I’ve refused the ER on at least two other occasions too, and he’s always survived. This morning I distract him with a healing meditation that invites him to “let go” and “trust” that his body knows what to do. Three hours later, he’s asking for the ER again. “What about the meditation?” I say, annoyed with his flimsy faith.
He contorts his face in a demonstrative display of pain and worry, “I just want to make sure I’m not doing it any harm,” he says, hoping I’ll understand. But I’m just disgusted–with his childishness and my lack of compassion. I suggest the chiropractor.
Late at night when he’s sleeping beside me, my doctor daughter’s shield comes down. I realize that I’m not so heartless after all. I’m afraid. My husband’s vunerability threatens my world. It means he’s mortal and I don’t want to think about that. I imagine how scary it must have been for him to have a tree hit his leg and I think about what else could have happen. (I know he has too.)

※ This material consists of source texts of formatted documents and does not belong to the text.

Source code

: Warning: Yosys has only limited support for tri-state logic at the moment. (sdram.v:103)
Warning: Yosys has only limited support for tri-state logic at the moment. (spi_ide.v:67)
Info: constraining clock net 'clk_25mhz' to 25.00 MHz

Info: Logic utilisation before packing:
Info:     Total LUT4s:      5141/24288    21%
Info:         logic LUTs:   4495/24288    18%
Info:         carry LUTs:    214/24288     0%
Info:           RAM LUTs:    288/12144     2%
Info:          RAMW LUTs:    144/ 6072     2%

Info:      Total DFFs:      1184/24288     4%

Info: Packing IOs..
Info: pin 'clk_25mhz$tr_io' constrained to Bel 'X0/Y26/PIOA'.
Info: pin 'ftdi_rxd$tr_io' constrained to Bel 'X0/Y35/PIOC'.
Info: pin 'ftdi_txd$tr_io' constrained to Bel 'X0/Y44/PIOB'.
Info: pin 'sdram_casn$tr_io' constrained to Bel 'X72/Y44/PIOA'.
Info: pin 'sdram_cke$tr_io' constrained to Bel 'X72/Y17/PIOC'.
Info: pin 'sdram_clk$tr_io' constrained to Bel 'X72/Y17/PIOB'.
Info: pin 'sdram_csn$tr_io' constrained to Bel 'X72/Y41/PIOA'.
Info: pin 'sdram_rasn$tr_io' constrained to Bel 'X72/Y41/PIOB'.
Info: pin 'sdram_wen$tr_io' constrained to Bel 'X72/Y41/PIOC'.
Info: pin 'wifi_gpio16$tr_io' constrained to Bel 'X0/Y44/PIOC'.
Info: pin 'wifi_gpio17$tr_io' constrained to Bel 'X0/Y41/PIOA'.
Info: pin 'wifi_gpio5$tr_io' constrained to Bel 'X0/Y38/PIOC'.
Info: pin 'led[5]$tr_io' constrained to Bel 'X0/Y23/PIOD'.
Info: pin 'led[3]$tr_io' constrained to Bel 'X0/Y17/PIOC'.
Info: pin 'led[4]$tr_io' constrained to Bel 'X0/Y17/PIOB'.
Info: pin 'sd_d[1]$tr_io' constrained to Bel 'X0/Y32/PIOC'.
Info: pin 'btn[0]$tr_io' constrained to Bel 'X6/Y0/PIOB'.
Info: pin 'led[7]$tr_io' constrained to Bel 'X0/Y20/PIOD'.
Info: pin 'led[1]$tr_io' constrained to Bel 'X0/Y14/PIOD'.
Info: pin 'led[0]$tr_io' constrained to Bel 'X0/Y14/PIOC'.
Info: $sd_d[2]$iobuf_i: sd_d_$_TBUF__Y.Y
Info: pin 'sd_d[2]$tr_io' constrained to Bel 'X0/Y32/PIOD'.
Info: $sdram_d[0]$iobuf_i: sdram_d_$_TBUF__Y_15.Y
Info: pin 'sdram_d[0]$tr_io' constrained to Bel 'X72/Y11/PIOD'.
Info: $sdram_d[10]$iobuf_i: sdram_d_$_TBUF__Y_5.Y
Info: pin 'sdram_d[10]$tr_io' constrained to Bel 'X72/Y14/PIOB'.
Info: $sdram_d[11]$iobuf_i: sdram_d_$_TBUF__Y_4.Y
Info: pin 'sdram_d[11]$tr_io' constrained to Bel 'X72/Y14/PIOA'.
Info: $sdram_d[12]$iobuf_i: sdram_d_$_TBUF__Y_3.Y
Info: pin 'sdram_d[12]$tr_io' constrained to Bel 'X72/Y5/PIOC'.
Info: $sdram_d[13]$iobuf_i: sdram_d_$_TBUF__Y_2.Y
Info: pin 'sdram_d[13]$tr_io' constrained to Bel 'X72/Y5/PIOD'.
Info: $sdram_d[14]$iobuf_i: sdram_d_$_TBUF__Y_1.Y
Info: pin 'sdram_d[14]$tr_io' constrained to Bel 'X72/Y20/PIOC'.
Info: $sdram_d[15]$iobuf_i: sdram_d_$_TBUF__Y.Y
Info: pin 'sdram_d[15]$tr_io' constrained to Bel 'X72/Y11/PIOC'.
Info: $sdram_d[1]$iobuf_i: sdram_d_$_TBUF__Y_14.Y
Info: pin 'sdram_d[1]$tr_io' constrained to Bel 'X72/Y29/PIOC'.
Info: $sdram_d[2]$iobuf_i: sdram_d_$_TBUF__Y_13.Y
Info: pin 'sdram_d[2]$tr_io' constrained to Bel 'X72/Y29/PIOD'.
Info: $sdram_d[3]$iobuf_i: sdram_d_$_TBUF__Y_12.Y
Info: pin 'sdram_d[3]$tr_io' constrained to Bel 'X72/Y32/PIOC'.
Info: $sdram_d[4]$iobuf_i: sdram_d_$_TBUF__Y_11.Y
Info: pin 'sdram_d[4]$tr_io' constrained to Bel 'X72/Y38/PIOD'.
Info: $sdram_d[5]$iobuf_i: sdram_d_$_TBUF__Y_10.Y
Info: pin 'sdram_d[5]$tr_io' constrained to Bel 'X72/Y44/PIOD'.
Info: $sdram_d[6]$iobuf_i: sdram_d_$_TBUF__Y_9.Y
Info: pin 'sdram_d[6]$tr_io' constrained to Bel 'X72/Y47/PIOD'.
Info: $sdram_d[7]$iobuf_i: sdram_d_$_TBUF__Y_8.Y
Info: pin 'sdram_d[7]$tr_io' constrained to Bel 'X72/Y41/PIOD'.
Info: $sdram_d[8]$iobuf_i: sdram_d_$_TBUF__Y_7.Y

I want to roll over and place my hands on his shin and tell him I’m sorry for his pain. But I don’t. He needs his sleep. Instead, I dream of Mountain Lions stalking my family, and I wake to noisy boys again.
24 hours later, we compromise. I let him call my father to check in. He catches my step mom during office hours. She’s a nurse, and she tells him the same thing. “It’s probably not broken.”
Next we try the chiropractor, but she doesn’t have any appointments. Finally he gets in at the Naturopathic Physician’s office. He’ll go to the ER if she suggests it. I offer a half smile. A truce. More amused than annoyed with his attachment to attention. And I stay home.
If there’s one thing I’ve learned about myself and greater compassion, it’s this: When I take care of myself–without the kind of judgment that was dished out in my childhood (like I’ve dished out to my husband)–then I have a lot more to give. A few hours alone without a handful of boys should make all the difference. Hopefully, they’ll come home with good news. I’ll have a warm bath with Epsom salts ready and waiting–and a greater measure of kindness.